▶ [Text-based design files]

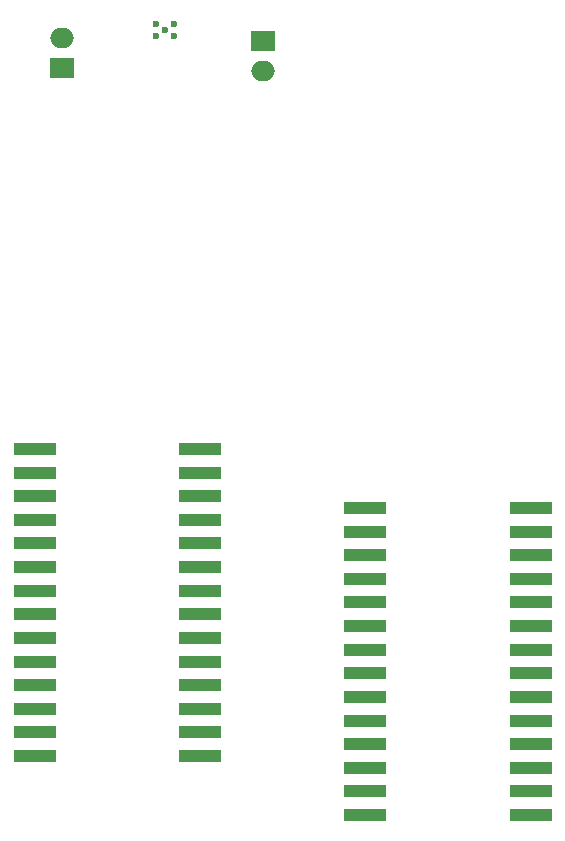
<source format=gbs>
G04 #@! TF.GenerationSoftware,KiCad,Pcbnew,(5.0.0)*
G04 #@! TF.CreationDate,2018-11-23T13:39:21+09:00*
G04 #@! TF.ProjectId,LED_hachune_2,4C45445F68616368756E655F322E6B69,rev?*
G04 #@! TF.SameCoordinates,Original*
G04 #@! TF.FileFunction,Soldermask,Bot*
G04 #@! TF.FilePolarity,Negative*
%FSLAX46Y46*%
G04 Gerber Fmt 4.6, Leading zero omitted, Abs format (unit mm)*
G04 Created by KiCad (PCBNEW (5.0.0)) date 11/23/18 13:39:21*
%MOMM*%
%LPD*%
G01*
G04 APERTURE LIST*
%ADD10R,3.600000X1.000000*%
%ADD11R,2.000000X1.700000*%
%ADD12O,2.000000X1.700000*%
%ADD13C,0.600000*%
G04 APERTURE END LIST*
D10*
G04 #@! TO.C,J8*
X100700000Y-123000000D03*
X100700000Y-121000000D03*
X100700000Y-119000000D03*
X100700000Y-117000000D03*
X100700000Y-115000000D03*
X100700000Y-113000000D03*
X100700000Y-111000000D03*
X100700000Y-109000000D03*
X100700000Y-107000000D03*
X100700000Y-105000000D03*
X100700000Y-103000000D03*
X100700000Y-101000000D03*
X100700000Y-99000000D03*
X100700000Y-97000000D03*
G04 #@! TD*
G04 #@! TO.C,J7*
X86700000Y-97000000D03*
X86700000Y-99000000D03*
X86700000Y-101000000D03*
X86700000Y-103000000D03*
X86700000Y-105000000D03*
X86700000Y-107000000D03*
X86700000Y-109000000D03*
X86700000Y-111000000D03*
X86700000Y-113000000D03*
X86700000Y-115000000D03*
X86700000Y-117000000D03*
X86700000Y-119000000D03*
X86700000Y-121000000D03*
X86700000Y-123000000D03*
G04 #@! TD*
G04 #@! TO.C,J6*
X72700000Y-92000000D03*
X72700000Y-94000000D03*
X72700000Y-96000000D03*
X72700000Y-98000000D03*
X72700000Y-100000000D03*
X72700000Y-102000000D03*
X72700000Y-104000000D03*
X72700000Y-106000000D03*
X72700000Y-108000000D03*
X72700000Y-110000000D03*
X72700000Y-112000000D03*
X72700000Y-114000000D03*
X72700000Y-116000000D03*
X72700000Y-118000000D03*
G04 #@! TD*
D11*
G04 #@! TO.C,J12*
X78000000Y-57500000D03*
D12*
X78000000Y-60000000D03*
G04 #@! TD*
G04 #@! TO.C,J13*
X61000000Y-57250000D03*
D11*
X61000000Y-59750000D03*
G04 #@! TD*
D13*
G04 #@! TO.C,U3*
X70500000Y-57000000D03*
X69000000Y-57000000D03*
X69000000Y-56000000D03*
X69750000Y-56500000D03*
X70500000Y-56000000D03*
G04 #@! TD*
D10*
G04 #@! TO.C,J4*
X58700000Y-118000000D03*
X58700000Y-116000000D03*
X58700000Y-114000000D03*
X58700000Y-112000000D03*
X58700000Y-110000000D03*
X58700000Y-108000000D03*
X58700000Y-106000000D03*
X58700000Y-104000000D03*
X58700000Y-102000000D03*
X58700000Y-100000000D03*
X58700000Y-98000000D03*
X58700000Y-96000000D03*
X58700000Y-94000000D03*
X58700000Y-92000000D03*
G04 #@! TD*
M02*

</source>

▶ [ASSIGNMENT] Every line in the data above needs to be given again exactly, pictures aside.

▶ [WRITTEN ANSWER]
<source format=gbs>
G04 #@! TF.GenerationSoftware,KiCad,Pcbnew,(5.0.0)*
G04 #@! TF.CreationDate,2018-11-23T13:39:21+09:00*
G04 #@! TF.ProjectId,LED_hachune_2,4C45445F68616368756E655F322E6B69,rev?*
G04 #@! TF.SameCoordinates,Original*
G04 #@! TF.FileFunction,Soldermask,Bot*
G04 #@! TF.FilePolarity,Negative*
%FSLAX46Y46*%
G04 Gerber Fmt 4.6, Leading zero omitted, Abs format (unit mm)*
G04 Created by KiCad (PCBNEW (5.0.0)) date 11/23/18 13:39:21*
%MOMM*%
%LPD*%
G01*
G04 APERTURE LIST*
%ADD10R,3.600000X1.000000*%
%ADD11R,2.000000X1.700000*%
%ADD12O,2.000000X1.700000*%
%ADD13C,0.600000*%
G04 APERTURE END LIST*
D10*
G04 #@! TO.C,J8*
X100700000Y-123000000D03*
X100700000Y-121000000D03*
X100700000Y-119000000D03*
X100700000Y-117000000D03*
X100700000Y-115000000D03*
X100700000Y-113000000D03*
X100700000Y-111000000D03*
X100700000Y-109000000D03*
X100700000Y-107000000D03*
X100700000Y-105000000D03*
X100700000Y-103000000D03*
X100700000Y-101000000D03*
X100700000Y-99000000D03*
X100700000Y-97000000D03*
G04 #@! TD*
G04 #@! TO.C,J7*
X86700000Y-97000000D03*
X86700000Y-99000000D03*
X86700000Y-101000000D03*
X86700000Y-103000000D03*
X86700000Y-105000000D03*
X86700000Y-107000000D03*
X86700000Y-109000000D03*
X86700000Y-111000000D03*
X86700000Y-113000000D03*
X86700000Y-115000000D03*
X86700000Y-117000000D03*
X86700000Y-119000000D03*
X86700000Y-121000000D03*
X86700000Y-123000000D03*
G04 #@! TD*
G04 #@! TO.C,J6*
X72700000Y-92000000D03*
X72700000Y-94000000D03*
X72700000Y-96000000D03*
X72700000Y-98000000D03*
X72700000Y-100000000D03*
X72700000Y-102000000D03*
X72700000Y-104000000D03*
X72700000Y-106000000D03*
X72700000Y-108000000D03*
X72700000Y-110000000D03*
X72700000Y-112000000D03*
X72700000Y-114000000D03*
X72700000Y-116000000D03*
X72700000Y-118000000D03*
G04 #@! TD*
D11*
G04 #@! TO.C,J12*
X78000000Y-57500000D03*
D12*
X78000000Y-60000000D03*
G04 #@! TD*
G04 #@! TO.C,J13*
X61000000Y-57250000D03*
D11*
X61000000Y-59750000D03*
G04 #@! TD*
D13*
G04 #@! TO.C,U3*
X70500000Y-57000000D03*
X69000000Y-57000000D03*
X69000000Y-56000000D03*
X69750000Y-56500000D03*
X70500000Y-56000000D03*
G04 #@! TD*
D10*
G04 #@! TO.C,J4*
X58700000Y-118000000D03*
X58700000Y-116000000D03*
X58700000Y-114000000D03*
X58700000Y-112000000D03*
X58700000Y-110000000D03*
X58700000Y-108000000D03*
X58700000Y-106000000D03*
X58700000Y-104000000D03*
X58700000Y-102000000D03*
X58700000Y-100000000D03*
X58700000Y-98000000D03*
X58700000Y-96000000D03*
X58700000Y-94000000D03*
X58700000Y-92000000D03*
G04 #@! TD*
M02*

</source>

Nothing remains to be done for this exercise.